YOUR OBJECTIVE:
Print the first line of the records below and every line after it, up to and including the line with "of normal epididymis". Print nothing else.

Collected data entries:
'''

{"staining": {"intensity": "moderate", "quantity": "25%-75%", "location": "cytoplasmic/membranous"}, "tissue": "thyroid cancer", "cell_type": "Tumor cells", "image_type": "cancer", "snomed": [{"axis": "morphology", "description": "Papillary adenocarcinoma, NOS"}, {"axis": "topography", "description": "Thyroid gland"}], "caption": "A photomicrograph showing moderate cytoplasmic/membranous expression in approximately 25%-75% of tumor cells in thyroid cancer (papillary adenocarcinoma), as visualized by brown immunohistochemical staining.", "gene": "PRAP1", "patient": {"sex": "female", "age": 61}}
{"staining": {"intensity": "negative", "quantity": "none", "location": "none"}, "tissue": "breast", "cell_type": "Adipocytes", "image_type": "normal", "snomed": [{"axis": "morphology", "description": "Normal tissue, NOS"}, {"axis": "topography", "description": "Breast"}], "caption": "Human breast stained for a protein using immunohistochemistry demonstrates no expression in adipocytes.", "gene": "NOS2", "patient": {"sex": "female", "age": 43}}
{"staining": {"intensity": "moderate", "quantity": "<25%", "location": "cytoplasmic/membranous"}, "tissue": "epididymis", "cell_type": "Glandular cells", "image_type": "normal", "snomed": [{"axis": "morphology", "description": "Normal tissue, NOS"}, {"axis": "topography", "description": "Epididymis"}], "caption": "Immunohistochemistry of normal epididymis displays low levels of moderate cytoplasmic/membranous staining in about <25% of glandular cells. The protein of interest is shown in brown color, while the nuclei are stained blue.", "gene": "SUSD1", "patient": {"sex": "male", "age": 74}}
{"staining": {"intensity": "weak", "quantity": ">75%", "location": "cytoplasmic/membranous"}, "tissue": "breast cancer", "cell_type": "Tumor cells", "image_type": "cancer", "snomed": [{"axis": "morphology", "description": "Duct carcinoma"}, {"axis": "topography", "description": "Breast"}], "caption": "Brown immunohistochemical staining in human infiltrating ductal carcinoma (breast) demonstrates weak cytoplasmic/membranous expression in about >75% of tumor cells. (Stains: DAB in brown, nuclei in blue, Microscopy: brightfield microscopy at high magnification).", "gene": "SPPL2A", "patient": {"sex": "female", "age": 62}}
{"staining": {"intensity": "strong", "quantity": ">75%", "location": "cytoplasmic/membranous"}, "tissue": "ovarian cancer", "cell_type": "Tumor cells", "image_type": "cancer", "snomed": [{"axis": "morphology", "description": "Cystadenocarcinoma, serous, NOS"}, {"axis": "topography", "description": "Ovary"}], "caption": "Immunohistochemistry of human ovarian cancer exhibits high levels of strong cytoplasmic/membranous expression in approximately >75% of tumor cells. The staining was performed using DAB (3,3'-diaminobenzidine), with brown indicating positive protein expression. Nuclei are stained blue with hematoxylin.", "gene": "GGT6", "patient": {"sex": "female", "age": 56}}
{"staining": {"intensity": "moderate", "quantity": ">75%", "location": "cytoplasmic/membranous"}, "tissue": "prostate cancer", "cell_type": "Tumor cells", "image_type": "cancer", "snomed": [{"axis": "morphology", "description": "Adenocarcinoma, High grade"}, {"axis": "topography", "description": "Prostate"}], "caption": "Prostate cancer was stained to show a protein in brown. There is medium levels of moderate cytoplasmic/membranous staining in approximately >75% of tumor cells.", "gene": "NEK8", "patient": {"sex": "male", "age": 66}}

'''

YOUR RESPONSE:
{"staining": {"intensity": "moderate", "quantity": "25%-75%", "location": "cytoplasmic/membranous"}, "tissue": "thyroid cancer", "cell_type": "Tumor cells", "image_type": "cancer", "snomed": [{"axis": "morphology", "description": "Papillary adenocarcinoma, NOS"}, {"axis": "topography", "description": "Thyroid gland"}], "caption": "A photomicrograph showing moderate cytoplasmic/membranous expression in approximately 25%-75% of tumor cells in thyroid cancer (papillary adenocarcinoma), as visualized by brown immunohistochemical staining.", "gene": "PRAP1", "patient": {"sex": "female", "age": 61}}
{"staining": {"intensity": "negative", "quantity": "none", "location": "none"}, "tissue": "breast", "cell_type": "Adipocytes", "image_type": "normal", "snomed": [{"axis": "morphology", "description": "Normal tissue, NOS"}, {"axis": "topography", "description": "Breast"}], "caption": "Human breast stained for a protein using immunohistochemistry demonstrates no expression in adipocytes.", "gene": "NOS2", "patient": {"sex": "female", "age": 43}}
{"staining": {"intensity": "moderate", "quantity": "<25%", "location": "cytoplasmic/membranous"}, "tissue": "epididymis", "cell_type": "Glandular cells", "image_type": "normal", "snomed": [{"axis": "morphology", "description": "Normal tissue, NOS"}, {"axis": "topography", "description": "Epididymis"}], "caption": "Immunohistochemistry of normal epididymis displays low levels of moderate cytoplasmic/membranous staining in about <25% of glandular cells. The protein of interest is shown in brown color, while the nuclei are stained blue.", "gene": "SUSD1", "patient": {"sex": "male", "age": 74}}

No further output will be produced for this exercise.